* What to produce *
Reproduce the following lines character for character, keeping their order.

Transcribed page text
******

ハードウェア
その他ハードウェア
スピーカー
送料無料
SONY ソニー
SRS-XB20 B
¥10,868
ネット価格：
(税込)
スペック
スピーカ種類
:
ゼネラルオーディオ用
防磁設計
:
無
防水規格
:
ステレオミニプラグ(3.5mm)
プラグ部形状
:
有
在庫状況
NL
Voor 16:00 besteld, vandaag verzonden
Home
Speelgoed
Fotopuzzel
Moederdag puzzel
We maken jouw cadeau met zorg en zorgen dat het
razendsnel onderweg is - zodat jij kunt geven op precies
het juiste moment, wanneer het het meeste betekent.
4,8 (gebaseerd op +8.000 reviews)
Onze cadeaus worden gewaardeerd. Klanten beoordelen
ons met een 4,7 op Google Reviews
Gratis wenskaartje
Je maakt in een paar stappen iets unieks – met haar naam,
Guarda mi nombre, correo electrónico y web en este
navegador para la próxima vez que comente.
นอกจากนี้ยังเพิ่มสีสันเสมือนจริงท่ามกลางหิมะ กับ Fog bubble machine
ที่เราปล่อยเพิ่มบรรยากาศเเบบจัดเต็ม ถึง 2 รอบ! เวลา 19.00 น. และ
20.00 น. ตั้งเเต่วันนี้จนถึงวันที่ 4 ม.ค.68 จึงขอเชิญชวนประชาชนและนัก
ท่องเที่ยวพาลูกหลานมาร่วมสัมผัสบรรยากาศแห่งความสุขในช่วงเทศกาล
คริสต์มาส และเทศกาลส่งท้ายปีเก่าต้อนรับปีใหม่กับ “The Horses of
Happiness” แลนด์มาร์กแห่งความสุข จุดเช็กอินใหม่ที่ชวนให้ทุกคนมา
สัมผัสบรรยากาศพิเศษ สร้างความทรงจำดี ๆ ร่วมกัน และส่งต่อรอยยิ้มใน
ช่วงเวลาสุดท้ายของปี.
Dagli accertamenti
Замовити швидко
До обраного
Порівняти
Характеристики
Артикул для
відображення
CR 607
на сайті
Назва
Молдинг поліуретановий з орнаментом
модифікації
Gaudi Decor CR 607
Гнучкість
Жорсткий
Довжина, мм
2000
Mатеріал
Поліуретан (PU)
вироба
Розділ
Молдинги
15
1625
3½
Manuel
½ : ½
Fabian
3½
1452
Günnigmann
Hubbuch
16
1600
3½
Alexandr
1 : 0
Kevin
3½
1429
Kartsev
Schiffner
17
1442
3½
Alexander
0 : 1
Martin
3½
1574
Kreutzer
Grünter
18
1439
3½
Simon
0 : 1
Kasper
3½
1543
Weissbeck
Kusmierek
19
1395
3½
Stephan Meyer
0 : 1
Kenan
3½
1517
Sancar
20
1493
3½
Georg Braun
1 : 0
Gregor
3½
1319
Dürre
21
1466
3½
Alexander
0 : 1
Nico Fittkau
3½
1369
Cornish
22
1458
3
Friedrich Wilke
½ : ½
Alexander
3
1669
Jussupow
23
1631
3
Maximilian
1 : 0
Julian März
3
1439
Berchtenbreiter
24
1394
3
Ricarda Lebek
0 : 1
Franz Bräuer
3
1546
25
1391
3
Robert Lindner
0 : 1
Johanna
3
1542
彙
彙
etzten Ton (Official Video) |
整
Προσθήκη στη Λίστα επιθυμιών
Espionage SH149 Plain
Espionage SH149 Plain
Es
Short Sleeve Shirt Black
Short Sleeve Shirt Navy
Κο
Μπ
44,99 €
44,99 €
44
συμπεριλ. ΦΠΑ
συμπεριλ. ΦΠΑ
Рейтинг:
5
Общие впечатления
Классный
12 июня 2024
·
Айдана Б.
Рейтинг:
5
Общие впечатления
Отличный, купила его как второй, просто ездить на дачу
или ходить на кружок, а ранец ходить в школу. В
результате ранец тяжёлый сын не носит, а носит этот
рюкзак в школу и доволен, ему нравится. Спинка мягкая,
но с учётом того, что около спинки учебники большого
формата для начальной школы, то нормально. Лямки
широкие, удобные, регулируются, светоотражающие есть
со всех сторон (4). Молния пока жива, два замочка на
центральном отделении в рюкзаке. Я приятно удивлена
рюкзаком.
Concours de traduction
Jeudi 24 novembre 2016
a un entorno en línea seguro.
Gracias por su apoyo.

******

* Exercise result *
ハードウェア
その他ハードウェア
スピーカー
送料無料
SONY ソニー
SRS-XB20 B
¥10,868
ネット価格：
(税込)
スペック
スピーカ種類
:
ゼネラルオーディオ用
防磁設計
:
無
防水規格
:
ステレオミニプラグ(3.5mm)
プラグ部形状
:
有
在庫状況
NL
Voor 16:00 besteld, vandaag verzonden
Home
Speelgoed
Fotopuzzel
Moederdag puzzel
We maken jouw cadeau met zorg en zorgen dat het
razendsnel onderweg is - zodat jij kunt geven op precies
het juiste moment, wanneer het het meeste betekent.
4,8 (gebaseerd op +8.000 reviews)
Onze cadeaus worden gewaardeerd. Klanten beoordelen
ons met een 4,7 op Google Reviews
Gratis wenskaartje
Je maakt in een paar stappen iets unieks – met haar naam,
Guarda mi nombre, correo electrónico y web en este
navegador para la próxima vez que comente.
นอกจากนี้ยังเพิ่มสีสันเสมือนจริงท่ามกลางหิมะ กับ Fog bubble machine
ที่เราปล่อยเพิ่มบรรยากาศเเบบจัดเต็ม ถึง 2 รอบ! เวลา 19.00 น. และ
20.00 น. ตั้งเเต่วันนี้จนถึงวันที่ 4 ม.ค.68 จึงขอเชิญชวนประชาชนและนัก
ท่องเที่ยวพาลูกหลานมาร่วมสัมผัสบรรยากาศแห่งความสุขในช่วงเทศกาล
คริสต์มาส และเทศกาลส่งท้ายปีเก่าต้อนรับปีใหม่กับ “The Horses of
Happiness” แลนด์มาร์กแห่งความสุข จุดเช็กอินใหม่ที่ชวนให้ทุกคนมา
สัมผัสบรรยากาศพิเศษ สร้างความทรงจำดี ๆ ร่วมกัน และส่งต่อรอยยิ้มใน
ช่วงเวลาสุดท้ายของปี.
Dagli accertamenti
Замовити швидко
До обраного
Порівняти
Характеристики
Артикул для
відображення
CR 607
на сайті
Назва
Молдинг поліуретановий з орнаментом
модифікації
Gaudi Decor CR 607
Гнучкість
Жорсткий
Довжина, мм
2000
Mатеріал
Поліуретан (PU)
вироба
Розділ
Молдинги
15
1625
3½
Manuel
½ : ½
Fabian
3½
1452
Günnigmann
Hubbuch
16
1600
3½
Alexandr
1 : 0
Kevin
3½
1429
Kartsev
Schiffner
17
1442
3½
Alexander
0 : 1
Martin
3½
1574
Kreutzer
Grünter
18
1439
3½
Simon
0 : 1
Kasper
3½
1543
Weissbeck
Kusmierek
19
1395
3½
Stephan Meyer
0 : 1
Kenan
3½
1517
Sancar
20
1493
3½
Georg Braun
1 : 0
Gregor
3½
1319
Dürre
21
1466
3½
Alexander
0 : 1
Nico Fittkau
3½
1369
Cornish
22
1458
3
Friedrich Wilke
½ : ½
Alexander
3
1669
Jussupow
23
1631
3
Maximilian
1 : 0
Julian März
3
1439
Berchtenbreiter
24
1394
3
Ricarda Lebek
0 : 1
Franz Bräuer
3
1546
25
1391
3
Robert Lindner
0 : 1
Johanna
3
1542
彙
彙
etzten Ton (Official Video) |
整
Προσθήκη στη Λίστα επιθυμιών
Espionage SH149 Plain
Espionage SH149 Plain
Es
Short Sleeve Shirt Black
Short Sleeve Shirt Navy
Κο
Μπ
44,99 €
44,99 €
44
συμπεριλ. ΦΠΑ
συμπεριλ. ΦΠΑ
Рейтинг:
5
Общие впечатления
Классный
12 июня 2024
·
Айдана Б.
Рейтинг:
5
Общие впечатления
Отличный, купила его как второй, просто ездить на дачу
или ходить на кружок, а ранец ходить в школу. В
результате ранец тяжёлый сын не носит, а носит этот
рюкзак в школу и доволен, ему нравится. Спинка мягкая,
но с учётом того, что около спинки учебники большого
формата для начальной школы, то нормально. Лямки
широкие, удобные, регулируются, светоотражающие есть
со всех сторон (4). Молния пока жива, два замочка на
центральном отделении в рюкзаке. Я приятно удивлена
рюкзаком.
Concours de traduction
Jeudi 24 novembre 2016
a un entorno en línea seguro.
Gracias por su apoyo.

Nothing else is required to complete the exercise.